Red mercury (II) oxide decomposes to form mercury metal and oxygen gas according to the following equation: 2HgO (s) yields 2Hg (l) + O2 (g). If 4.00
moles of HgO decompose to form 1.50 moles of O2 and 603 g of Hg, what is the percent yield of this reaction?
75%
posted just incase anyone else is looking for the answer^
To find the percent yield of a reaction, we need to compare the actual yield (the amount of product obtained in the experiment) to the theoretical yield (the maximum amount of product that can be obtained based on stoichiometry).
In this case, we are given that 4.00 moles of HgO decompose to form 1.50 moles of O2 and 603 g of Hg. We can use this information to calculate the theoretical yield of mercury (Hg).
According to the balanced equation, the molar ratio between HgO and Hg is 1:1. Therefore, if 4.00 moles of HgO decomposes, we expect to obtain 4.00 moles of Hg.
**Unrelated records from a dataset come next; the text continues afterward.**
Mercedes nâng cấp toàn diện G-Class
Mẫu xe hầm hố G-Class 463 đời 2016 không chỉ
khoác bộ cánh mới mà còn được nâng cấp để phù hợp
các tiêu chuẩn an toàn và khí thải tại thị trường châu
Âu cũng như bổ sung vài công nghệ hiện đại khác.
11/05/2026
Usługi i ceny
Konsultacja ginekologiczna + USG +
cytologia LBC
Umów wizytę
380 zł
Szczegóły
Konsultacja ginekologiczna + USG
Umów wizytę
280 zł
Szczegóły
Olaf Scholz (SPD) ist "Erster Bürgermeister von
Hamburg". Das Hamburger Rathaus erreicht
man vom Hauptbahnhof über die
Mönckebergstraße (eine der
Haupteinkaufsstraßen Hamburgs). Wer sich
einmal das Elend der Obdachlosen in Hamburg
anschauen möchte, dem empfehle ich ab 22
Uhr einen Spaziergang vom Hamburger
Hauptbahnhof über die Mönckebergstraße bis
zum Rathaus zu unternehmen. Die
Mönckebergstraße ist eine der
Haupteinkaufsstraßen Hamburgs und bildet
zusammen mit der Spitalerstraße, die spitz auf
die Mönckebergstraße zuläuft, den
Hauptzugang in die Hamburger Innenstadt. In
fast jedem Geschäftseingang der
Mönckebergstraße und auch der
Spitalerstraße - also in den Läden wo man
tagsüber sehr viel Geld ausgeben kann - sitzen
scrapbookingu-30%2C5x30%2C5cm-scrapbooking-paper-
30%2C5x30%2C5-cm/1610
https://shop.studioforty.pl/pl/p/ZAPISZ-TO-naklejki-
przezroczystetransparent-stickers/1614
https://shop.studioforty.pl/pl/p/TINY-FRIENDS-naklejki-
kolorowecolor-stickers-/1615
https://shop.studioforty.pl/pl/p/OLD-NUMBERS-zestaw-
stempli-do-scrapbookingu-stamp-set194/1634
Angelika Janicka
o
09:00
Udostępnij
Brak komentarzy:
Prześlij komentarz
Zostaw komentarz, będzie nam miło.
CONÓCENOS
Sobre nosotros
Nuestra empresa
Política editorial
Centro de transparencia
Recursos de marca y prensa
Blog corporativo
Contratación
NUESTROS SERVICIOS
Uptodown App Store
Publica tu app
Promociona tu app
Now, we can calculate the molar mass of Hg:
atomic weight of Hg = 200.59 g/mol
Next, we can calculate the theoretical yield, which is the mass of Hg that corresponds to the calculated moles:
theoretical yield of Hg = (4.00 moles) x (200.59 g/mol) = 802.36 g
The actual yield of Hg obtained in the experiment is given as 603 g.
Finally, we can calculate the percent yield using the formula:
percent yield = (actual yield / theoretical yield) x 100
percent yield = (603 g / 802.36 g) x 100 = 75.1%
Therefore, the percent yield of this reaction is 75.1%.